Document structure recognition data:
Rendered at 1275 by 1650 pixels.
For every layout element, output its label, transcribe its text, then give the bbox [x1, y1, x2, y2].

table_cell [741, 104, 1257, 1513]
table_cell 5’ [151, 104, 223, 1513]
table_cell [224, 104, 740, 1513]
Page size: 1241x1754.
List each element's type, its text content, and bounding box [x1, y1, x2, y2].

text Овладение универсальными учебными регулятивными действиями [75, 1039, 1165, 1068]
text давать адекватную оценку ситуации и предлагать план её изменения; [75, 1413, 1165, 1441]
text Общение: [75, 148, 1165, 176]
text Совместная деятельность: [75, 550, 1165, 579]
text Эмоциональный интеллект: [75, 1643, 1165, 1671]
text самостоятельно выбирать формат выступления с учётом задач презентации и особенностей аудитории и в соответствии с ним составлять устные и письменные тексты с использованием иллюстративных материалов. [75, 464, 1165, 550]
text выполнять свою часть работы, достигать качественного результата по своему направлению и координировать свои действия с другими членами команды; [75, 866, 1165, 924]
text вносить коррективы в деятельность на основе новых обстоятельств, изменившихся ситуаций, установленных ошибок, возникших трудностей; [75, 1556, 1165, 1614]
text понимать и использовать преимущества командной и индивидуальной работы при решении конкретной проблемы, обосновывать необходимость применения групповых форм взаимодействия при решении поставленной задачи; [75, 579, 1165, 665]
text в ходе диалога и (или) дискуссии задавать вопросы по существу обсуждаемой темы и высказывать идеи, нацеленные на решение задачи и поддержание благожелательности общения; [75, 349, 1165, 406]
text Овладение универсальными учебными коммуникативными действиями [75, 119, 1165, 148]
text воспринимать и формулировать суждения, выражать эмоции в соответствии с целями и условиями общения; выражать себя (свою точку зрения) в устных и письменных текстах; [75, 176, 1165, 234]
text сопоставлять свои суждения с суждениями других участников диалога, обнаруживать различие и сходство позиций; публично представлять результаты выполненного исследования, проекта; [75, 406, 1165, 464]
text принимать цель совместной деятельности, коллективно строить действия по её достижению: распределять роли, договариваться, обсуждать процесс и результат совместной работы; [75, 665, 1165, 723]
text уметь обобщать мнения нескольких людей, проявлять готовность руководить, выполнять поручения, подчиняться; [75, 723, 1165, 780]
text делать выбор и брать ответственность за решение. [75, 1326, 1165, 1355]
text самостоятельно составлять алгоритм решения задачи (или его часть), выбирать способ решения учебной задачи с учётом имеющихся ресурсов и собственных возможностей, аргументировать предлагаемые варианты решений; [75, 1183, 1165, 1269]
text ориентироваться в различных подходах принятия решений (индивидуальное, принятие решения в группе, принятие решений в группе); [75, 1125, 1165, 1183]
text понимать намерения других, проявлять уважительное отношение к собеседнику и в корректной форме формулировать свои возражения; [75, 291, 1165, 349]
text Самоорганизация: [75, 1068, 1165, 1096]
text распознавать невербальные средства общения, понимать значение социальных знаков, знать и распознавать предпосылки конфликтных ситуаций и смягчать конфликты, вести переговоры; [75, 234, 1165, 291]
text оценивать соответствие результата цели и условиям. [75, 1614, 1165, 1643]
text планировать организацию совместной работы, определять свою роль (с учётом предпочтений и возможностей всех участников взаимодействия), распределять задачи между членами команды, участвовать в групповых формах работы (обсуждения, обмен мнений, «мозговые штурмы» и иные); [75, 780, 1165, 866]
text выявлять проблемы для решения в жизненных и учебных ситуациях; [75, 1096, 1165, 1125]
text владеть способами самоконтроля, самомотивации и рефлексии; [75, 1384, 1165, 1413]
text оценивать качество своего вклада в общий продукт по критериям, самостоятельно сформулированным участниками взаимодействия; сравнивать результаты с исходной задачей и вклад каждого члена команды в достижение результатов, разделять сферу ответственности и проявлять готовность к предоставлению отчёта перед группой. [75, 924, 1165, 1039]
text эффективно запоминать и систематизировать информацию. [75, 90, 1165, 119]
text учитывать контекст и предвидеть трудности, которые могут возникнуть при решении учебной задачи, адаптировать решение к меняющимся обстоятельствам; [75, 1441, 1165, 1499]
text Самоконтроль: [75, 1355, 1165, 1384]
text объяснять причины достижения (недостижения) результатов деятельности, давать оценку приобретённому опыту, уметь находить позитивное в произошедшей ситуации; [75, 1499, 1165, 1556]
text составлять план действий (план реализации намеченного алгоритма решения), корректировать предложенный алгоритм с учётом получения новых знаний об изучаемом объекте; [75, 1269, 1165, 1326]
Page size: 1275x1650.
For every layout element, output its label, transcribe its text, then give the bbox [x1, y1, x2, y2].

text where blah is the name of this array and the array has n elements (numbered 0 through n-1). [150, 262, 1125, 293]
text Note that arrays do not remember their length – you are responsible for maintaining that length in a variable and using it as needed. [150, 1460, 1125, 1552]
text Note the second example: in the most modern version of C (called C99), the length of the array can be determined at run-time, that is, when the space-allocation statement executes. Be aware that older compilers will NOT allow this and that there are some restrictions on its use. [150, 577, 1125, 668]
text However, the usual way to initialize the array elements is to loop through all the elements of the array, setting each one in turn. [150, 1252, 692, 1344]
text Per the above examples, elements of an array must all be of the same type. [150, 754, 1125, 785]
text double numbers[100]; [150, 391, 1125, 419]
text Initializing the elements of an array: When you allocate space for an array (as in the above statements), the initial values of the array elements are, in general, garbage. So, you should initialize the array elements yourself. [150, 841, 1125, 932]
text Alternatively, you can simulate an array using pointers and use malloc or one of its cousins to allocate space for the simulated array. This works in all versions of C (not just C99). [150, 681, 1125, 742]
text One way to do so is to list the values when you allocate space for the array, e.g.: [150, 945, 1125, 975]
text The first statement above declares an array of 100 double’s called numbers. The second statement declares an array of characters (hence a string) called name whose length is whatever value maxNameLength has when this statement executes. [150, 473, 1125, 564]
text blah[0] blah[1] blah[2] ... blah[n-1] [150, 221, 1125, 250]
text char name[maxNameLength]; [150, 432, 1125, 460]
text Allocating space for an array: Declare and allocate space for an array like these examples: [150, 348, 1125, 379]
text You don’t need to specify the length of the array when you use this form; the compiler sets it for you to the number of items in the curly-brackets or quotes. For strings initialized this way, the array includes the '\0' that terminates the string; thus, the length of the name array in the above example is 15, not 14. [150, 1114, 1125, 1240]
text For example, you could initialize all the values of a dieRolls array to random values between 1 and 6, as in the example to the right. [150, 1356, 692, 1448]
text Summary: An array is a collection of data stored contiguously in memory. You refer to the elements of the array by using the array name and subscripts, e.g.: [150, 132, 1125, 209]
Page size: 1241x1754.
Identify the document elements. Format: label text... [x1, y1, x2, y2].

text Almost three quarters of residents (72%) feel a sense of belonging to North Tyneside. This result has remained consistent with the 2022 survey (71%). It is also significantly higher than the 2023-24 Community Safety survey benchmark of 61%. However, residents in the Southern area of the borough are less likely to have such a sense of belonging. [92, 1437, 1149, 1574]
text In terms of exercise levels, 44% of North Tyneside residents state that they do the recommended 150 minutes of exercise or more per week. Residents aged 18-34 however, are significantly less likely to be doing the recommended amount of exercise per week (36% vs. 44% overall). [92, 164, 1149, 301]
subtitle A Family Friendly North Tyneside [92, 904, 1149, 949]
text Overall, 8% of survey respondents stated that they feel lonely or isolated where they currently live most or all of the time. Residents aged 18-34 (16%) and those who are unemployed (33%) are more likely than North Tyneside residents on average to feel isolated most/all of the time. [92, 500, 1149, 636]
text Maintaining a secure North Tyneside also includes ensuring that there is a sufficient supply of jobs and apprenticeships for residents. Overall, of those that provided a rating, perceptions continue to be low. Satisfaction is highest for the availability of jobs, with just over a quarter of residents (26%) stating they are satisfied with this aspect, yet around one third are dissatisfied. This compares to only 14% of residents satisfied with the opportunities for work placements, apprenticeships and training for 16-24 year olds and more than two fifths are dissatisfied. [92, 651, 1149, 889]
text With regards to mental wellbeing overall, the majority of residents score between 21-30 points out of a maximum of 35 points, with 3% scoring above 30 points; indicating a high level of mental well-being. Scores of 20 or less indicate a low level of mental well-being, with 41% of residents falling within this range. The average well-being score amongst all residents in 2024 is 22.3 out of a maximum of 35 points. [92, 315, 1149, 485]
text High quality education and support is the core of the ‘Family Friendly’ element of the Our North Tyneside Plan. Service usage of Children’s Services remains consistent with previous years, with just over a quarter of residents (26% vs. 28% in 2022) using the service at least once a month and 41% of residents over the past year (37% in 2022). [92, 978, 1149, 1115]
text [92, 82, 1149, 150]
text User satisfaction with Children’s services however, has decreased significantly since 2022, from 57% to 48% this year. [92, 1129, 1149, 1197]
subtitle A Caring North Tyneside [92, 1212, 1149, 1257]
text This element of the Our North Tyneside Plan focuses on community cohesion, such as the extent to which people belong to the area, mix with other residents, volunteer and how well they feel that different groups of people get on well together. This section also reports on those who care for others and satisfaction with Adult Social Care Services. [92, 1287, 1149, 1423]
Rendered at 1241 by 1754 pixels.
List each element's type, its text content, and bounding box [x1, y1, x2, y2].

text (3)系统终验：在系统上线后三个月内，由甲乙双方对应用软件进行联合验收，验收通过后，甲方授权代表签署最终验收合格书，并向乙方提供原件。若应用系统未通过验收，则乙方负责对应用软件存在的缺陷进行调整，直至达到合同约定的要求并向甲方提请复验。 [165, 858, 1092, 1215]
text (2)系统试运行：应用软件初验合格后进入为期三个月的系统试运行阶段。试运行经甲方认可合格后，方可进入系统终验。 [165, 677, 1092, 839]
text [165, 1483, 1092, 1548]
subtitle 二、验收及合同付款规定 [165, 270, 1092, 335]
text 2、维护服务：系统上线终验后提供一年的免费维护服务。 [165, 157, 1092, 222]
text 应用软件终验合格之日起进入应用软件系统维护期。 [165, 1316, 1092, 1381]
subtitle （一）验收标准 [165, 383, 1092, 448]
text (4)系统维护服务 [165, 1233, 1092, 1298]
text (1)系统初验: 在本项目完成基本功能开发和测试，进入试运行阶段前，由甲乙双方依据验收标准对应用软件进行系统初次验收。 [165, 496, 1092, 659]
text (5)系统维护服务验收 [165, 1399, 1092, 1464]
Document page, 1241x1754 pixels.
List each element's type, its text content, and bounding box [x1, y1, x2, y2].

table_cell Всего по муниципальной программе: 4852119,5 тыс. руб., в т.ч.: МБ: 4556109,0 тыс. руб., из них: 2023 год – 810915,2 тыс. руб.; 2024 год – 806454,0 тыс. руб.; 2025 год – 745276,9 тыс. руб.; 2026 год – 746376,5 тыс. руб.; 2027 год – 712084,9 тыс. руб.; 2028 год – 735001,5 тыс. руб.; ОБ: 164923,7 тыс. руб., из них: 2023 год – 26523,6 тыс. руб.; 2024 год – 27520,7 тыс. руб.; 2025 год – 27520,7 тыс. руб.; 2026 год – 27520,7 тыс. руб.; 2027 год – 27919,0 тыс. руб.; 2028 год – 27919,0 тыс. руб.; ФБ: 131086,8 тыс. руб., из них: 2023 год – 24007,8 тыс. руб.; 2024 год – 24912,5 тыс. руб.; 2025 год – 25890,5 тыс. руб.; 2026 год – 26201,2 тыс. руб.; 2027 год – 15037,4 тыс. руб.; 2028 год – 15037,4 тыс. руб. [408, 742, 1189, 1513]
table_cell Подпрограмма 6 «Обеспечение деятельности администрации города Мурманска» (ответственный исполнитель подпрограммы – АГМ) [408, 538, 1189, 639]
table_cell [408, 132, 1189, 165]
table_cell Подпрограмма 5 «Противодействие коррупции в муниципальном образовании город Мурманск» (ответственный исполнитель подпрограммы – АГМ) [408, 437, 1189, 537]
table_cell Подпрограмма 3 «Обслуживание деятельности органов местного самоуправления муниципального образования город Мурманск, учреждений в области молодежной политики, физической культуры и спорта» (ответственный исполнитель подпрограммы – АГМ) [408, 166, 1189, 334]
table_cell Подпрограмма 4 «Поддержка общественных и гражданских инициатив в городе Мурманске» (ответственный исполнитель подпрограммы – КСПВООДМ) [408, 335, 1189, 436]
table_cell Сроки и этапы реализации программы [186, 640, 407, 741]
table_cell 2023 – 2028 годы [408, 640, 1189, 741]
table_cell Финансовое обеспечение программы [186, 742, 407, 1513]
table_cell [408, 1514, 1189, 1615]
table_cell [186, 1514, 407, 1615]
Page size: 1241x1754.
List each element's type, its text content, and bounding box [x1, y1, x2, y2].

- Work item -
Your answer should be the lines from the one containing "table_cell [186, 1514, 407, 1615]" through the end of the records, both included, output exactly and with nothing added.

- Response to this task -
table_cell [186, 1514, 407, 1615]
Page size: 1241x1754.
List each element's type, its text content, and bounding box [x1, y1, x2, y2].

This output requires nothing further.